Problem requirements:
Write the records out again, precisely as they stand.

Available data:
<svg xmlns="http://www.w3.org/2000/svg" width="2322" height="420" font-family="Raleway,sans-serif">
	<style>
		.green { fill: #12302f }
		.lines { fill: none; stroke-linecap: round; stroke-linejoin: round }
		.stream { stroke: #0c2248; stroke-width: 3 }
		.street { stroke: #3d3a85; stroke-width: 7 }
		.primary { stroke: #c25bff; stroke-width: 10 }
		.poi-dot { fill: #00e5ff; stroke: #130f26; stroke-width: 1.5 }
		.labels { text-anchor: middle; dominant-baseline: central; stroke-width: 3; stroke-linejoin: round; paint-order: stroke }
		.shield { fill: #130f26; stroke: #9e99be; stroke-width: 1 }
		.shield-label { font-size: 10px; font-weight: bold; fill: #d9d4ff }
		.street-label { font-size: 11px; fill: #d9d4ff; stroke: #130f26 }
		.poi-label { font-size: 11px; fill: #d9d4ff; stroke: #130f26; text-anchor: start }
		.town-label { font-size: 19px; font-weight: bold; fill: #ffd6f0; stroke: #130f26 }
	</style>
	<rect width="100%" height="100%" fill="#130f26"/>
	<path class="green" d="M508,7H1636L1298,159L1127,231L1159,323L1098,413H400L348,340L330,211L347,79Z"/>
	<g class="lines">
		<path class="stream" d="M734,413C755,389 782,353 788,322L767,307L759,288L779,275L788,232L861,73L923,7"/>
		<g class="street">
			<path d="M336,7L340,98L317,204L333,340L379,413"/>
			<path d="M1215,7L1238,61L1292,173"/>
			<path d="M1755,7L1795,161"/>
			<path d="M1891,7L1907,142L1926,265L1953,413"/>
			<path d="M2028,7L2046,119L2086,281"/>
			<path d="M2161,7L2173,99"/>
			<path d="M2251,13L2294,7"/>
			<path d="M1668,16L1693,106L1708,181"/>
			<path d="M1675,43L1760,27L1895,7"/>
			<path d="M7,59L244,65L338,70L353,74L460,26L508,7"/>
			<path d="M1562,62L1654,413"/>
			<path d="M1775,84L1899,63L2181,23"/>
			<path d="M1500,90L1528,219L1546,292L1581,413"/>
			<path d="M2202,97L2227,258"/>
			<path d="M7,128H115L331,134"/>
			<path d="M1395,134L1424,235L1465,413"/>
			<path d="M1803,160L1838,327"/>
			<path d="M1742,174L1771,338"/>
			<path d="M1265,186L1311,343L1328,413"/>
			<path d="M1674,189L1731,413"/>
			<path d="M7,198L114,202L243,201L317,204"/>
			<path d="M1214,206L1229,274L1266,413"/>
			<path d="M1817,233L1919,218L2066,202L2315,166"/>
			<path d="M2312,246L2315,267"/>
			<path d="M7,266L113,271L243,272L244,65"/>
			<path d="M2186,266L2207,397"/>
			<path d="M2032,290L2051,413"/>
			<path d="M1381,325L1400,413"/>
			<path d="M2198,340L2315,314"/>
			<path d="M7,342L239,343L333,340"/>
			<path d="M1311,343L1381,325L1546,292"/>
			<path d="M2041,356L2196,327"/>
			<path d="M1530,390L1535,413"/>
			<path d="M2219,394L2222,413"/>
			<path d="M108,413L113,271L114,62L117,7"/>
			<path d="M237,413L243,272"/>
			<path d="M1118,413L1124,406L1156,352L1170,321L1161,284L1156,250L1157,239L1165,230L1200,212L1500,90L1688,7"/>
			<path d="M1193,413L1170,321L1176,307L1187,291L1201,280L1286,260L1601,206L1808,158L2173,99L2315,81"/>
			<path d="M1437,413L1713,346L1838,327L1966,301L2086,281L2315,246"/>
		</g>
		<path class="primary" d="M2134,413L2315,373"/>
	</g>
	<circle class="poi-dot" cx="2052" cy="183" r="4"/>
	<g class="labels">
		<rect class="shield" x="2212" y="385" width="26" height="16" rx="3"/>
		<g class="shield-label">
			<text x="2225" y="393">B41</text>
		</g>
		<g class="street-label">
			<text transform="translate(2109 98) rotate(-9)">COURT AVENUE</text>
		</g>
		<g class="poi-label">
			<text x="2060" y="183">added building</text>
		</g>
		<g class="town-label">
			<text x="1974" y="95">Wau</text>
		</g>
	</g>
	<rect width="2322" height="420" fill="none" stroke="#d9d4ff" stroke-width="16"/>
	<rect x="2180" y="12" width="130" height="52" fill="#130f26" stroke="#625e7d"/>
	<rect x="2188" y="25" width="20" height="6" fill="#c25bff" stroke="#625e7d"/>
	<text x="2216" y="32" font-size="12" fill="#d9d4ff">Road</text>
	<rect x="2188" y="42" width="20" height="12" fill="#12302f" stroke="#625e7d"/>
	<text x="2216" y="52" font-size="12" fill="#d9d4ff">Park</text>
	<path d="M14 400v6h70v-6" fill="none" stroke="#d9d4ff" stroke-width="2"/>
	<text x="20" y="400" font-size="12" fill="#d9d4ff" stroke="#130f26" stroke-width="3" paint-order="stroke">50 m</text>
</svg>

Solution to the exercise:
<svg xmlns="http://www.w3.org/2000/svg" width="2322" height="420" font-family="Raleway,sans-serif">
	<style>
		.green { fill: #12302f }
		.lines { fill: none; stroke-linecap: round; stroke-linejoin: round }
		.stream { stroke: #0c2248; stroke-width: 3 }
		.street { stroke: #3d3a85; stroke-width: 7 }
		.primary { stroke: #c25bff; stroke-width: 10 }
		.poi-dot { fill: #00e5ff; stroke: #130f26; stroke-width: 1.5 }
		.labels { text-anchor: middle; dominant-baseline: central; stroke-width: 3; stroke-linejoin: round; paint-order: stroke }
		.shield { fill: #130f26; stroke: #9e99be; stroke-width: 1 }
		.shield-label { font-size: 10px; font-weight: bold; fill: #d9d4ff }
		.street-label { font-size: 11px; fill: #d9d4ff; stroke: #130f26 }
		.poi-label { font-size: 11px; fill: #d9d4ff; stroke: #130f26; text-anchor: start }
		.town-label { font-size: 19px; font-weight: bold; fill: #ffd6f0; stroke: #130f26 }
	</style>
	<rect width="100%" height="100%" fill="#130f26"/>
	<path class="green" d="M508,7H1636L1298,159L1127,231L1159,323L1098,413H400L348,340L330,211L347,79Z"/>
	<g class="lines">
		<path class="stream" d="M734,413C755,389 782,353 788,322L767,307L759,288L779,275L788,232L861,73L923,7"/>
		<g class="street">
			<path d="M336,7L340,98L317,204L333,340L379,413"/>
			<path d="M1215,7L1238,61L1292,173"/>
			<path d="M1755,7L1795,161"/>
			<path d="M1891,7L1907,142L1926,265L1953,413"/>
			<path d="M2028,7L2046,119L2086,281"/>
			<path d="M2161,7L2173,99"/>
			<path d="M2251,13L2294,7"/>
			<path d="M1668,16L1693,106L1708,181"/>
			<path d="M1675,43L1760,27L1895,7"/>
			<path d="M7,59L244,65L338,70L353,74L460,26L508,7"/>
			<path d="M1562,62L1654,413"/>
			<path d="M1775,84L1899,63L2181,23"/>
			<path d="M1500,90L1528,219L1546,292L1581,413"/>
			<path d="M2202,97L2227,258"/>
			<path d="M7,128H115L331,134"/>
			<path d="M1395,134L1424,235L1465,413"/>
			<path d="M1803,160L1838,327"/>
			<path d="M1742,174L1771,338"/>
			<path d="M1265,186L1311,343L1328,413"/>
			<path d="M1674,189L1731,413"/>
			<path d="M7,198L114,202L243,201L317,204"/>
			<path d="M1214,206L1229,274L1266,413"/>
			<path d="M1817,233L1919,218L2066,202L2315,166"/>
			<path d="M2312,246L2315,267"/>
			<path d="M7,266L113,271L243,272L244,65"/>
			<path d="M2186,266L2207,397"/>
			<path d="M2032,290L2051,413"/>
			<path d="M1381,325L1400,413"/>
			<path d="M2198,340L2315,314"/>
			<path d="M7,342L239,343L333,340"/>
			<path d="M1311,343L1381,325L1546,292"/>
			<path d="M2041,356L2196,327"/>
			<path d="M1530,390L1535,413"/>
			<path d="M2219,394L2222,413"/>
			<path d="M108,413L113,271L114,62L117,7"/>
			<path d="M237,413L243,272"/>
			<path d="M1118,413L1124,406L1156,352L1170,321L1161,284L1156,250L1157,239L1165,230L1200,212L1500,90L1688,7"/>
			<path d="M1193,413L1170,321L1176,307L1187,291L1201,280L1286,260L1601,206L1808,158L2173,99L2315,81"/>
			<path d="M1437,413L1713,346L1838,327L1966,301L2086,281L2315,246"/>
		</g>
		<path class="primary" d="M2134,413L2315,373"/>
	</g>
	<circle class="poi-dot" cx="2052" cy="183" r="4"/>
	<g class="labels">
		<rect class="shield" x="2212" y="385" width="26" height="16" rx="3"/>
		<g class="shield-label">
			<text x="2225" y="393">B41</text>
		</g>
		<g class="street-label">
			<text transform="translate(2109 98) rotate(-9)">COURT AVENUE</text>
		</g>
		<g class="poi-label">
			<text x="2060" y="183">added building</text>
		</g>
		<g class="town-label">
			<text x="1974" y="95">Wau</text>
		</g>
	</g>
	<rect width="2322" height="420" fill="none" stroke="#d9d4ff" stroke-width="16"/>
	<rect x="2180" y="12" width="130" height="52" fill="#130f26" stroke="#625e7d"/>
	<rect x="2188" y="25" width="20" height="6" fill="#c25bff" stroke="#625e7d"/>
	<text x="2216" y="32" font-size="12" fill="#d9d4ff">Road</text>
	<rect x="2188" y="42" width="20" height="12" fill="#12302f" stroke="#625e7d"/>
	<text x="2216" y="52" font-size="12" fill="#d9d4ff">Park</text>
	<path d="M14 400v6h70v-6" fill="none" stroke="#d9d4ff" stroke-width="2"/>
	<text x="20" y="400" font-size="12" fill="#d9d4ff" stroke="#130f26" stroke-width="3" paint-order="stroke">50 m</text>
</svg>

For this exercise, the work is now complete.